-- TASK GOAL --
Please reproduce everything from the start of the items down to the line containing "普工/物流/质控/汽车", word for word, with both ends included. Leave the pictures out of your answer.

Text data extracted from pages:
============

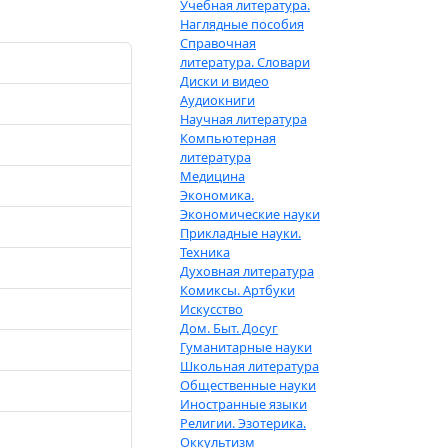
Учебная литература.
Наглядные пособия
Справочная
литература. Словари
Диски и видео
Аудиокниги
Научная литература
Компьютерная
литература
Медицина
Экономика.
Экономические науки
Прикладные науки.
Техника
Духовная литература
Комиксы. Артбуки
Искусство
Дом. Быт. Досуг
Гуманитарные науки
Школьная литература
Общественные науки
Иностранные языки
Религии. Эзотерика.
Оккультизм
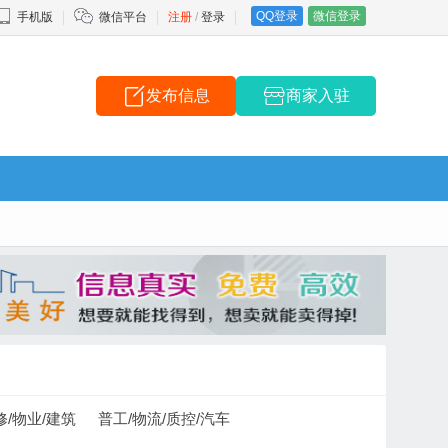
QQ登录
微信登录
手机版
微信平台
注册
/
登录
发布信息
商家入驻
修/物业/建筑
普工/物流/质控/汽车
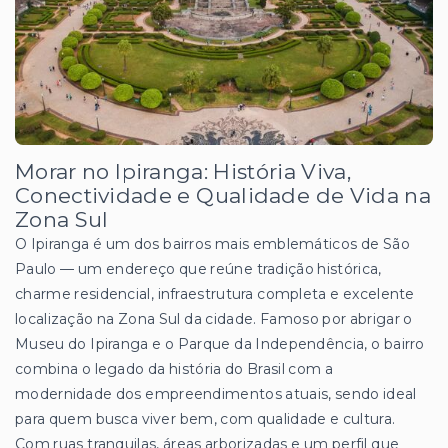
Morar no Ipiranga: História Viva,
Conectividade e Qualidade de Vida na
Zona Sul
O Ipiranga é um dos bairros mais emblemáticos de São
Paulo — um endereço que reúne tradição histórica,
charme residencial, infraestrutura completa e excelente
localização na Zona Sul da cidade. Famoso por abrigar o
Museu do Ipiranga e o Parque da Independência, o bairro
combina o legado da história do Brasil com a
modernidade dos empreendimentos atuais, sendo ideal
para quem busca viver bem, com qualidade e cultura.
Com ruas tranquilas, áreas arborizadas e um perfil que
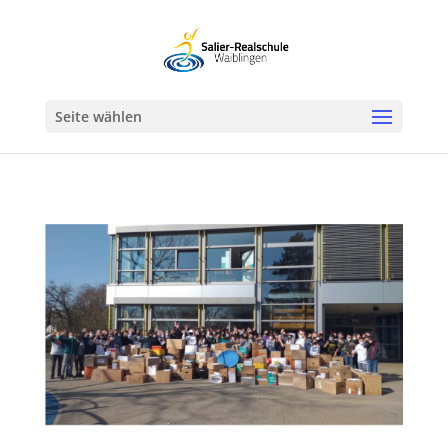
Werkzeugleiste öffnen
Seite wählen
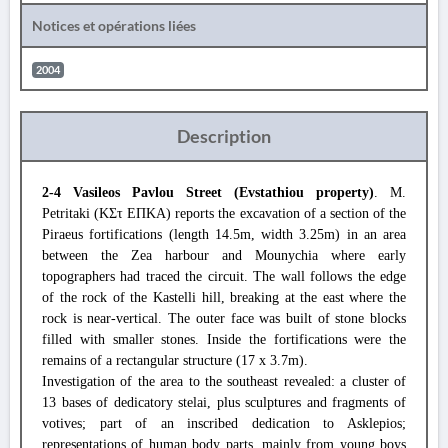
Notices et opérations liées
2004
Description
2-4 Vasileos Pavlou Street (Evstathiou property)
. M.
Petritaki (ΚΣτ ΕΠΚΑ) reports the excavation of a section of the
Piraeus fortifications (length 14.5m, width 3.25m) in an area
between the Zea harbour and Mounychia where early
topographers had traced the circuit. The wall follows the edge
of the rock of the Kastelli hill, breaking at the east where the
rock is near-vertical. The outer face was built of stone blocks
filled with smaller stones. Inside the fortifications were the
remains of a rectangular structure (17 x 3.7m).
Investigation of the area to the southeast revealed: a cluster of
13 bases of dedicatory stelai, plus sculptures and fragments of
votives; part of an inscribed dedication to Asklepios;
representations of human body parts, mainly from young boys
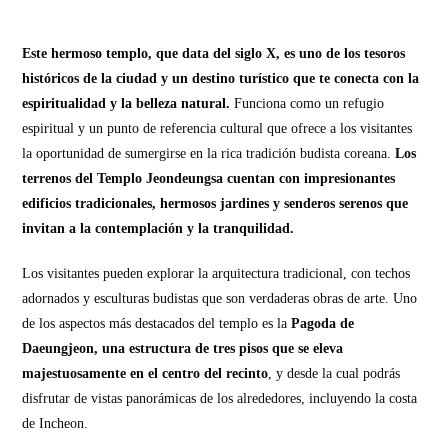
Este hermoso templo, que data del siglo X, es uno de los tesoros
históricos de la ciudad y un destino turístico que te conecta con la
espiritualidad y la belleza natural.
Funciona como un refugio
espiritual y un punto de referencia cultural que ofrece a los visitantes
la oportunidad de sumergirse en la rica tradición budista coreana.
Los
terrenos del Templo Jeondeungsa cuentan con impresionantes
edificios tradicionales, hermosos jardines y senderos serenos que
invitan a la contemplación y la tranquilidad.
Los visitantes pueden explorar la arquitectura tradicional, con techos
adornados y esculturas budistas que son verdaderas obras de arte. Uno
de los aspectos más destacados del templo es la
Pagoda de
Daeungjeon, una estructura de tres pisos que se eleva
majestuosamente en el centro del recinto
, y desde la cual podrás
disfrutar de vistas panorámicas de los alrededores, incluyendo la costa
de Incheon.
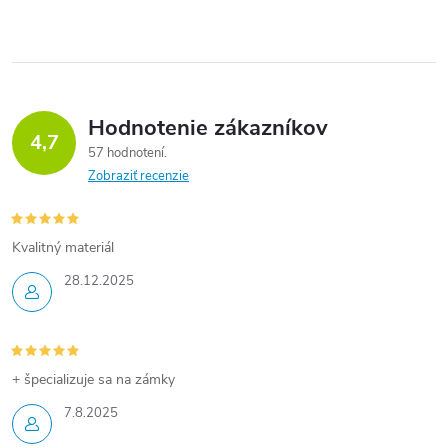
Hodnotenie zákazníkov
4,7
57 hodnotení
Zobraziť recenzie
Kvalitný materiál
28.12.2025
+ špecializuje sa na zámky
7.8.2025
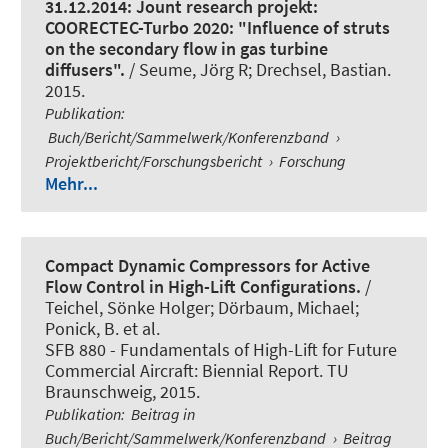
31.12.2014: Jount research projekt:
COORECTEC-Turbo 2020: "Influence of struts
on the secondary flow in gas turbine
diffusers".
/ Seume, Jörg R; Drechsel, Bastian.
2015.
Publikation
:
Buch/Bericht/Sammelwerk/Konferenzband
›
Projektbericht/Forschungsbericht
›
Forschung
Mehr...
Compact Dynamic Compressors for Active
Flow Control in High-Lift Configurations.
/
Teichel, Sönke Holger; Dörbaum, Michael;
Ponick, B. et al.
SFB 880 - Fundamentals of High-Lift for Future
Commercial Aircraft: Biennial Report. TU
Braunschweig, 2015.
Publikation
:
Beitrag in
Buch/Bericht/Sammelwerk/Konferenzband
›
Beitrag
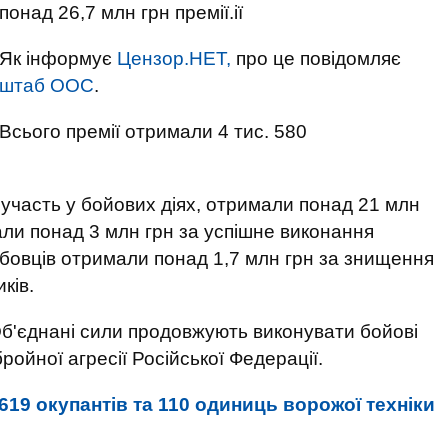
понад 26,7 млн ​​грн премії.ії
Як інформує
Цензор.НЕТ,
про це повідомляє
штаб ООС
.
Всього премії отримали 4 тис. 580
 участь у бойових діях, отримали понад 21 млн
али понад 3 млн грн за успішне виконання
овців отримали понад 1,7 млн ​​грн за знищення
ків.
б'єднані сили продовжують виконувати бойові
ройної агресії Російської Федерації.
619 окупантів та 110 одиниць ворожої техніки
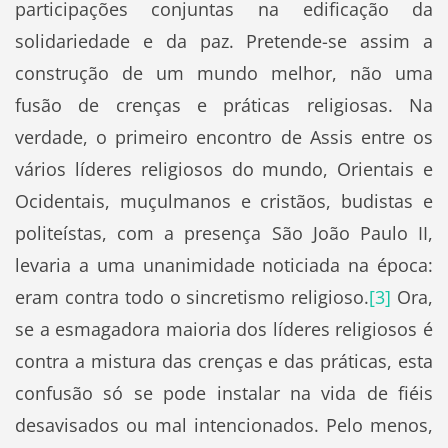
participações conjuntas na edificação da
solidariedade e da paz. Pretende-se assim a
construção de um mundo melhor, não uma
fusão de crenças e práticas religiosas. Na
verdade, o primeiro encontro de Assis entre os
vários líderes religiosos do mundo, Orientais e
Ocidentais, muçulmanos e cristãos, budistas e
politeístas, com a presença São João Paulo II,
levaria a uma unanimidade noticiada na época:
eram contra todo o sincretismo religioso.
[3]
Ora,
se a esmagadora maioria dos líderes religiosos é
contra a mistura das crenças e das práticas, esta
confusão só se pode instalar na vida de fiéis
desavisados ou mal intencionados. Pelo menos,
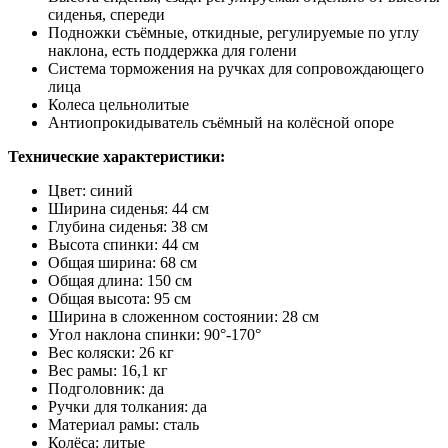
сиденья, спереди
Подножки съёмные, откидные, регулируемые по углу
наклона, есть поддержка для голени
Система торможения на ручках для сопровождающего
лица
Колеса цельнолитые
Антиопрокидыватель съёмный на колёсной опоре
Технические характеристики:
Цвет: синий
Ширина сиденья: 44 см
Глубина сиденья: 38 см
Высота спинки: 44 см
Общая ширина: 68 см
Общая длина: 150 см
Общая высота: 95 см
Ширина в сложенном состоянии: 28 см
Угол наклона спинки: 90°-170°
Вес коляски: 26 кг
Вес рамы: 16,1 кг
Подголовник: да
Ручки для толкания: да
Материал рамы: сталь
Колёса: литые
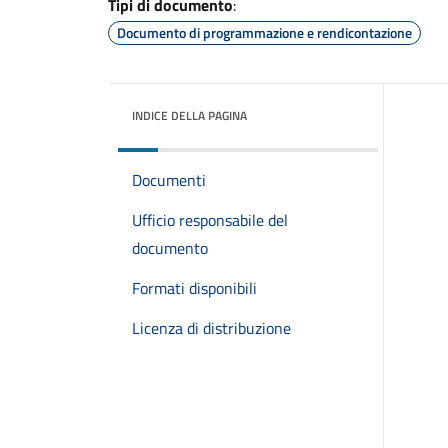
Tipi di documento
:
Documento di programmazione e rendicontazione
INDICE DELLA PAGINA
Documenti
Ufficio responsabile del
documento
Formati disponibili
Licenza di distribuzione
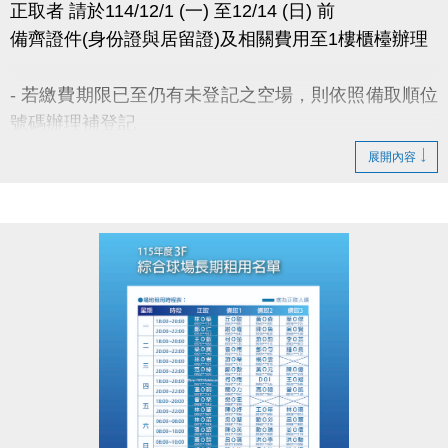
正取者 請於114/12/1 (一) 至12/14 (日) 前
IG : @luzhusports
備齊證件(身份證與居留證)及相關費用至1樓櫃檯辦理
- 若繳費期限已至仍有未登記之空場，則依照備取順位
號碼辦理補登記
- 若備取皆放棄租借權利，將於114年12月22日(一)公
展開內容
佈可租借時段，採優先登記並繳費 完成制。
- 無人登記及未開放抽籤之時段，請至球館部洽詢 03-
2639066 #115、116。
- 如有未盡事宜，以中心櫃台人員說明為主。
官網 :
https://www.lzsports.com.tw/zh_TW/news/pageID/1/
FB : @桃園市蘆竹國民運動中心
IG : @luzhusports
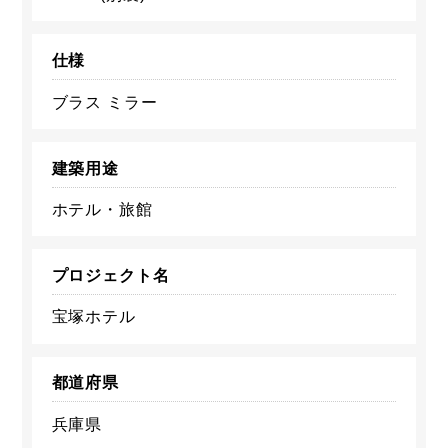
仕様
ブラス ミラー
建築用途
ホテル・旅館
プロジェクト名
宝塚ホテル
都道府県
兵庫県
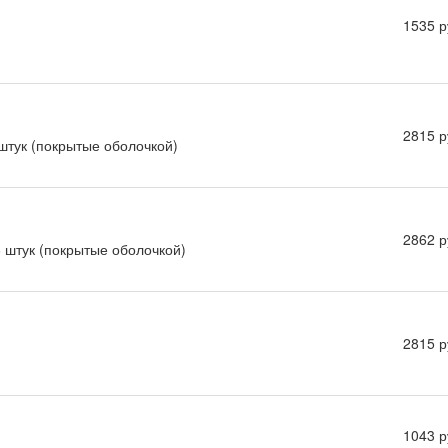
1535 р
2815 р
 штук (покрытые оболочкой)
2862 р
6 штук (покрытые оболочкой)
2815 р
1043 р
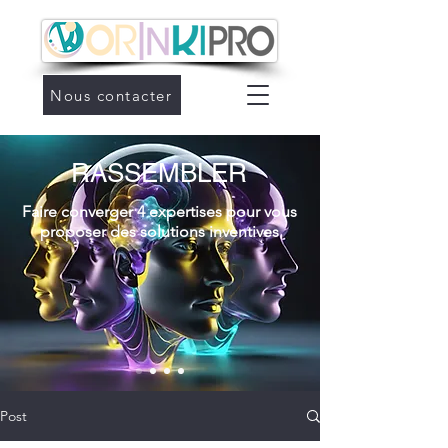
Nous contacter
RASSEMBLER
Faire converger 4 expertises pour vous
proposer des solutions inventives
Post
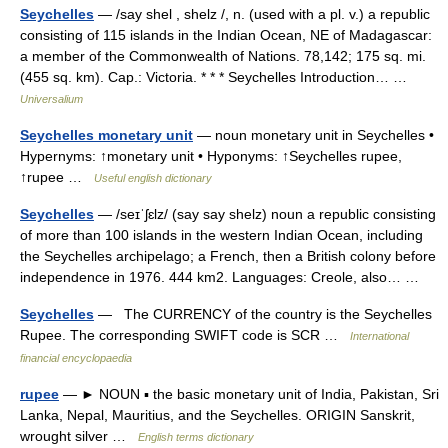
Seychelles
— /say shel , shelz /, n. (used with a pl. v.) a republic
consisting of 115 islands in the Indian Ocean, NE of Madagascar:
a member of the Commonwealth of Nations. 78,142; 175 sq. mi.
(455 sq. km). Cap.: Victoria. * * * Seychelles Introduction… …
Universalium
Seychelles monetary unit
— noun monetary unit in Seychelles •
Hypernyms: ↑monetary unit • Hyponyms: ↑Seychelles rupee,
↑rupee …
Useful english dictionary
Seychelles
— /seɪˈʃɛlz/ (say say shelz) noun a republic consisting
of more than 100 islands in the western Indian Ocean, including
the Seychelles archipelago; a French, then a British colony before
independence in 1976. 444 km2. Languages: Creole, also… …
Seychelles
— The CURRENCY of the country is the Seychelles
Rupee. The corresponding SWIFT code is SCR …
International
financial encyclopaedia
rupee
— ► NOUN ▪ the basic monetary unit of India, Pakistan, Sri
Lanka, Nepal, Mauritius, and the Seychelles. ORIGIN Sanskrit,
wrought silver …
English terms dictionary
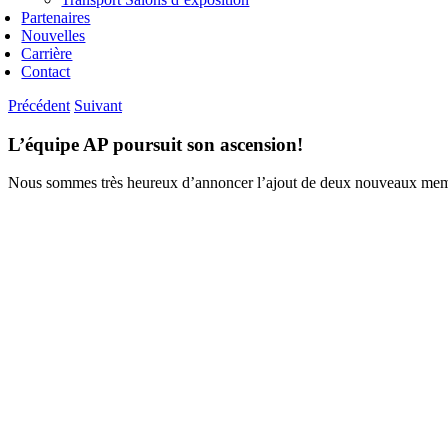
Partenaires
Nouvelles
Carrière
Contact
Précédent
Suivant
L’équipe AP poursuit son ascension!
Nous sommes très heureux d’annoncer l’ajout de deux nouveaux memb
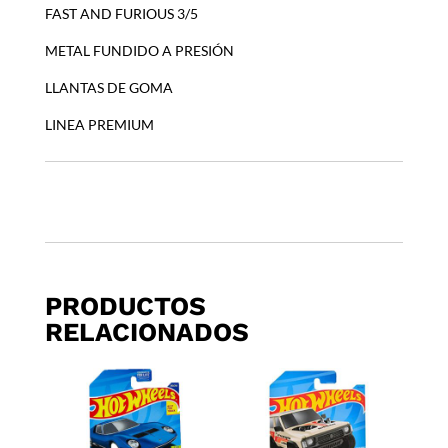
FAST AND FURIOUS 3/5
METAL FUNDIDO A PRESIÓN
LLANTAS DE GOMA
LINEA PREMIUM
PRODUCTOS
RELACIONADOS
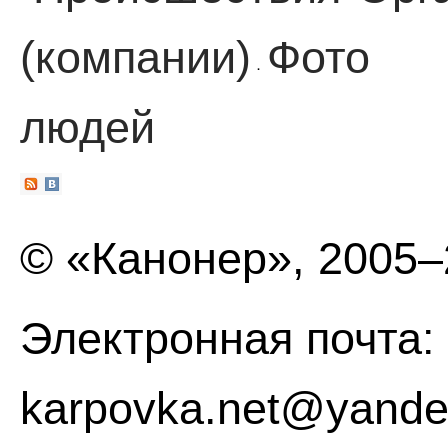
(компании)
Фото
·
людей
© «Канонер», 2005
Электронная почта:
karpovka.net@yande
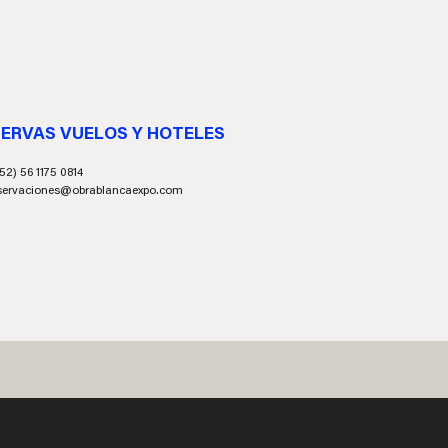
ERVAS VUELOS Y HOTELES
52) 56 1175 0814
servaciones@obrablancaexpo.com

============

-- ANSWER --
Учебная литература.
Наглядные пособия
Справочная
литература. Словари
Диски и видео
Аудиокниги
Научная литература
Компьютерная
литература
Медицина
Экономика.
Экономические науки
Прикладные науки.
Техника
Духовная литература
Комиксы. Артбуки
Искусство
Дом. Быт. Досуг
Гуманитарные науки
Школьная литература
Общественные науки
Иностранные языки
Религии. Эзотерика.
Оккультизм
QQ登录
微信登录
手机版
微信平台
注册
/
登录
发布信息
商家入驻
修/物业/建筑
普工/物流/质控/汽车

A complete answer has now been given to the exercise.